Despite many sightings and a seemingly large and diverse distribution, wood turtle numbers are in decline. Many deaths caused by humans result from: habitat destruction, farming accidents, and road traffic. Also, it is commonly collected illegally for the international pet trade. These combined threats have caused many areas where they live to enact laws protecting it. Despite legislation, enforcement of the laws and education of the public regarding the species are minimal.

For proper protection of the wood turtle, in-depth land surveys of its habitat to establish population numbers are needed. One emerging solution to the highway mortality problem, which primarily affects nesting females, is the construction of under-road channels. These tunnels allow the wood turtle to pass under the road, a solution that helps prevent accidental deaths. Brochures and other media that warn people to avoid keeping the wood turtle as a pet are currently being distributed. Next, leaving nests undisturbed, especially common nesting sites and populations, is the best solution to enable the wood turtle's survival.

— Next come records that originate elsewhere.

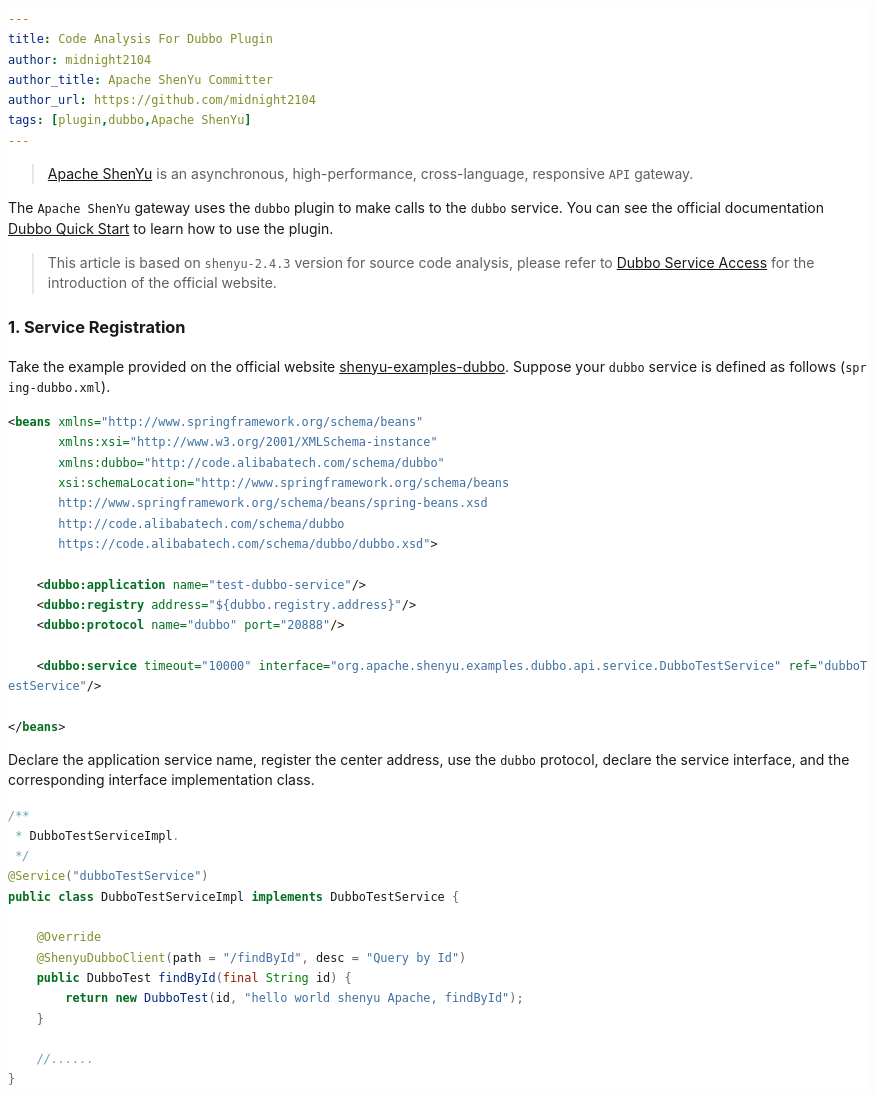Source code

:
 ```yaml
---
title: Code Analysis For Dubbo Plugin
author: midnight2104
author_title: Apache ShenYu Committer
author_url: https://github.com/midnight2104
tags: [plugin,dubbo,Apache ShenYu]
---
```



> [Apache ShenYu](https://shenyu.apache.org/zh/docs/index) is an asynchronous, high-performance, cross-language, responsive `API` gateway.


The `Apache ShenYu` gateway uses the `dubbo` plugin to make calls to the `dubbo` service. You can see the official documentation [Dubbo Quick Start](https://shenyu.apache.org/docs/quick-start/quick-start-dubbo) to learn how to use the plugin.

> This article is based on `shenyu-2.4.3` version for source code analysis, please refer to [Dubbo Service Access](https://shenyu.apache.org/zh/docs/user-guide/proxy/dubbo-proxy/) for the introduction of the official website.


### 1. Service Registration

Take the example provided on the official website [shenyu-examples-dubbo](https://github.com/apache/shenyu/tree/master/shenyu-examples/shenyu-examples-dubbo/shenyu-examples-apache-dubbo-service). Suppose your `dubbo` service is defined as follows (`spring-dubbo.xml`).

```xml
<beans xmlns="http://www.springframework.org/schema/beans"
       xmlns:xsi="http://www.w3.org/2001/XMLSchema-instance"
       xmlns:dubbo="http://code.alibabatech.com/schema/dubbo"
       xsi:schemaLocation="http://www.springframework.org/schema/beans
       http://www.springframework.org/schema/beans/spring-beans.xsd
       http://code.alibabatech.com/schema/dubbo
       https://code.alibabatech.com/schema/dubbo/dubbo.xsd">

    <dubbo:application name="test-dubbo-service"/>
    <dubbo:registry address="${dubbo.registry.address}"/>
    <dubbo:protocol name="dubbo" port="20888"/>

    <dubbo:service timeout="10000" interface="org.apache.shenyu.examples.dubbo.api.service.DubboTestService" ref="dubboTestService"/>

</beans>
```

Declare the application service name, register the center address, use the `dubbo` protocol, declare the service interface, and the corresponding interface implementation class.

```java
/**
 * DubboTestServiceImpl.
 */
@Service("dubboTestService")
public class DubboTestServiceImpl implements DubboTestService {
    
    @Override
    @ShenyuDubboClient(path = "/findById", desc = "Query by Id")
    public DubboTest findById(final String id) {
        return new DubboTest(id, "hello world shenyu Apache, findById");
    }

    //......
}
```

While considered nationally as threatened by the Committee on the Status of Endangered Wildlife in Canada (COSEWIC), the wood turtle is listed as vulnerable within the province of Nova Scotia under the Species at Risk Act. The species is highly susceptible to human land use activities, and special management practices for woodlands, rivers and farmland areas as well as motor vehicle use restrictions and general disruption protection during critical times such as nesting and movement to overwintering habitat is closely monitored. Since 2012, the Clean Annapolis River Project (CARP) has provided research and stewardship for this species including the identification of crucial habitats, distribution and movement estimation, and outreach.